The foregoing appreciation of the situation on my part, makes
unacceptable what university teachers of law and the Bar Association
claim that we have a system of judicial administration adequate to meet
the challenges before it. Numbers prove otherwise. Our institutions
cannot withstand abuse of power and our organizations have no strength
to stand against an onslaught by interested parties. President Trump
would much like to dismiss the Special Prosecutor Robert Mueller III and
disrupt the inquiry into his conduct by his own Department of Justice.
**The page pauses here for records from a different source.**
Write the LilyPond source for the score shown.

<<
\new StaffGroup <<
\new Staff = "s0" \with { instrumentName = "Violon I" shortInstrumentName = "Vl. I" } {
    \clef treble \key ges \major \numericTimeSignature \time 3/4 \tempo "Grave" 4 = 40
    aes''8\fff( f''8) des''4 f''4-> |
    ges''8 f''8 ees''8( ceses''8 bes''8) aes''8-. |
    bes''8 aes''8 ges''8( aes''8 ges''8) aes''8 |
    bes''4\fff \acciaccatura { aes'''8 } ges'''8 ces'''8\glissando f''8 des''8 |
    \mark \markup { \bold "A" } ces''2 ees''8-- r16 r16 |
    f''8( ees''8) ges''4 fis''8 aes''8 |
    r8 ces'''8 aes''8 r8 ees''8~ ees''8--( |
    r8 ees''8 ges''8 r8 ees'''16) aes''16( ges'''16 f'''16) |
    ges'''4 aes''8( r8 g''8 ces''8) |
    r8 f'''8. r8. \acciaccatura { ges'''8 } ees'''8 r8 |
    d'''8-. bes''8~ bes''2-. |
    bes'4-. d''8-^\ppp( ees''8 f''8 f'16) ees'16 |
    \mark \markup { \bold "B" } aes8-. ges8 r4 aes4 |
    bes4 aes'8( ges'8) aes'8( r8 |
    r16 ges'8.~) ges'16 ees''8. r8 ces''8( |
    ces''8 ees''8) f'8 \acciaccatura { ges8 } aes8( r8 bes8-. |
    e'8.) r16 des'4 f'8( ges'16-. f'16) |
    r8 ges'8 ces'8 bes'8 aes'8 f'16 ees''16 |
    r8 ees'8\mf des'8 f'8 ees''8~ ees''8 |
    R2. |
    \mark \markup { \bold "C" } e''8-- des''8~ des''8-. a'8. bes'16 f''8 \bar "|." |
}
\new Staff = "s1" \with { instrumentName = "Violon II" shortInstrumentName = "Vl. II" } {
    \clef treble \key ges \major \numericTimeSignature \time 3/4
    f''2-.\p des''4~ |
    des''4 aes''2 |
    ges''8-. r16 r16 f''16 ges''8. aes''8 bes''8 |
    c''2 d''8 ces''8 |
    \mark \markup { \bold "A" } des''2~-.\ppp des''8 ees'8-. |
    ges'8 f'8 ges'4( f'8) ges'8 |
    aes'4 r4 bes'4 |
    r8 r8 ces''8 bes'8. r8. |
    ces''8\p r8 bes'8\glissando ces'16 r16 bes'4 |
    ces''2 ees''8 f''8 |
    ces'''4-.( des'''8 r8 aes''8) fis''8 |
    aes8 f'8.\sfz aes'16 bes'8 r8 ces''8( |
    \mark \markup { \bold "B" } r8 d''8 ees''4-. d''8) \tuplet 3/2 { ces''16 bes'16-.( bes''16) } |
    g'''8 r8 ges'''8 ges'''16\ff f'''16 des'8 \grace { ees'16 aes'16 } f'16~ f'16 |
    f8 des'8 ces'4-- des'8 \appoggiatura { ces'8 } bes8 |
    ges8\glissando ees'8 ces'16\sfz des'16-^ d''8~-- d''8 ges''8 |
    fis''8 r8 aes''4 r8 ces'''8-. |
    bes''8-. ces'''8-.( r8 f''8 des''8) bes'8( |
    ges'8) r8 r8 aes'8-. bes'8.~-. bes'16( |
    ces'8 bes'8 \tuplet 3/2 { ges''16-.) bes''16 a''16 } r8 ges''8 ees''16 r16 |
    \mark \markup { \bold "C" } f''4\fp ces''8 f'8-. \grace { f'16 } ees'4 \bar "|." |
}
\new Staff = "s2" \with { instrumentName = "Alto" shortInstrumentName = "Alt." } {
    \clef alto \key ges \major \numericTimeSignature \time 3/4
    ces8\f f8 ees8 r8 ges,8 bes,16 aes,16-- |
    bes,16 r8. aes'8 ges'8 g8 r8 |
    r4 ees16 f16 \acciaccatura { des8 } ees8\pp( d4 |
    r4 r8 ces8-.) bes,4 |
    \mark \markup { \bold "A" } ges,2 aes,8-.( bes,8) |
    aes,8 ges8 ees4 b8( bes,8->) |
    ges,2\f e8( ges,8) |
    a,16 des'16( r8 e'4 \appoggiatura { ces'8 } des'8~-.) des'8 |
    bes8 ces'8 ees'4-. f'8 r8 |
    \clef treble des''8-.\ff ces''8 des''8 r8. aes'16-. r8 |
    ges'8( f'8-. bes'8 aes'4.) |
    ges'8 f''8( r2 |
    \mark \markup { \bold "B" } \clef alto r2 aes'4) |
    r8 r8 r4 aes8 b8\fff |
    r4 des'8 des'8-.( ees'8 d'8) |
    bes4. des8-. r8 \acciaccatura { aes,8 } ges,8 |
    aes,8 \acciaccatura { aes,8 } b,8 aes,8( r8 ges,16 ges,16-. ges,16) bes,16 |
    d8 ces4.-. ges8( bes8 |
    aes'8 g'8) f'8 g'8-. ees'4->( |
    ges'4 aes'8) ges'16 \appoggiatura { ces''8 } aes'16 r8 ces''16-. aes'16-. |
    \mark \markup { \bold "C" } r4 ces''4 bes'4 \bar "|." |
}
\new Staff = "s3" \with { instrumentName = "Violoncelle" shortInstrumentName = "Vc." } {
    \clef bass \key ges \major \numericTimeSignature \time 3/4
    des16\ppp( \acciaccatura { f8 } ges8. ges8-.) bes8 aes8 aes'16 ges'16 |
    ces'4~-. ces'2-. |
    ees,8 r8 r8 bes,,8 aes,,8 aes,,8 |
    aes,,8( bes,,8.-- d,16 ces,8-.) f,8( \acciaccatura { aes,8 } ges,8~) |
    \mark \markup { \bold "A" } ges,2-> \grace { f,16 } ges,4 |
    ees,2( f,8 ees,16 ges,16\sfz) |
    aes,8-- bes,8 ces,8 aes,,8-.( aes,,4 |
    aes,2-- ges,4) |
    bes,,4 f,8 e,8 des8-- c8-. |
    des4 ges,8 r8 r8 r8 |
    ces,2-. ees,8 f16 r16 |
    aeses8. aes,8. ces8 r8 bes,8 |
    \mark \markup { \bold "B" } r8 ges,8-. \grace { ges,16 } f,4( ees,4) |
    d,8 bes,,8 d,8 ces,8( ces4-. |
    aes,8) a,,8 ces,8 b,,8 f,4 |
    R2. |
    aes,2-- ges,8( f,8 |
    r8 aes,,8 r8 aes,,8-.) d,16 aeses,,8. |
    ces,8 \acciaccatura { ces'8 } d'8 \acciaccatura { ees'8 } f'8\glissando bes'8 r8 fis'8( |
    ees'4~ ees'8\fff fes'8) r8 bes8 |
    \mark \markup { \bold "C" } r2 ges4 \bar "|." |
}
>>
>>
Congress would not let him do either. Those who argue for more power to
an Elected President do not realize the disaster that he/she could pose
to the wellbeing of ordinary citizens. That the 19th Amendment to the
Constitution removed the power of the President to dismiss Parliament is
an object lesson in the value of separation of powers. I would go
further and urge that Parliament run for a term specified in the
constitution leaving no one with power to end its life. The law will
specify when government holds elections to elect a new Parliament or a
President. So must the period of office of the President of the Republic
be fixed by law. Sumanadasas and Peirises will have to seek other
gullible victims. Such provisions in the Constitution will end the
shenanigans that we have seen under the 1978 Constitution.
There are institutions besides laws that govern peoples’ lives.
Buddhists use two Pali words hiri and ottappa and in Sinhala hiri and
otap. Hiri is remorse or guilt that one feels for having done something
wrong. It is the pain you have when you face the mirror in the morning,
after the night when you raped a helpless young woman. Ottappa is the
shame that you have in facing others after having done something wrong.
It is the pain you feel when your long standing friend crosses over to
the other side of the street, the moment he notices you on the same side
of the road as he. We seem to have lost all sense of hiri otap.
Let me quote for you a quatrain which I enjoy much:
‘Venurnanali karkatakascha rambha
Vinashakale phalmud bhavanthi,
Evang naranang mativi prakaram
Vinashakale viparita budhih.’
‘As in calamitous death throes, the bamboo, the crab and the banana
plant bloom and bear fruit, so do men in their own destruction lose
their mind.’
Let the old order die. Their day and destruction are done. The young
will live and so their progeny and theirs. Let the young wrest control
of organizations and re-fashion institutions to suit their minds, always
aware that they threw away the old order because it was short sighted,
ignorant, selfish, ugly and uncivilized.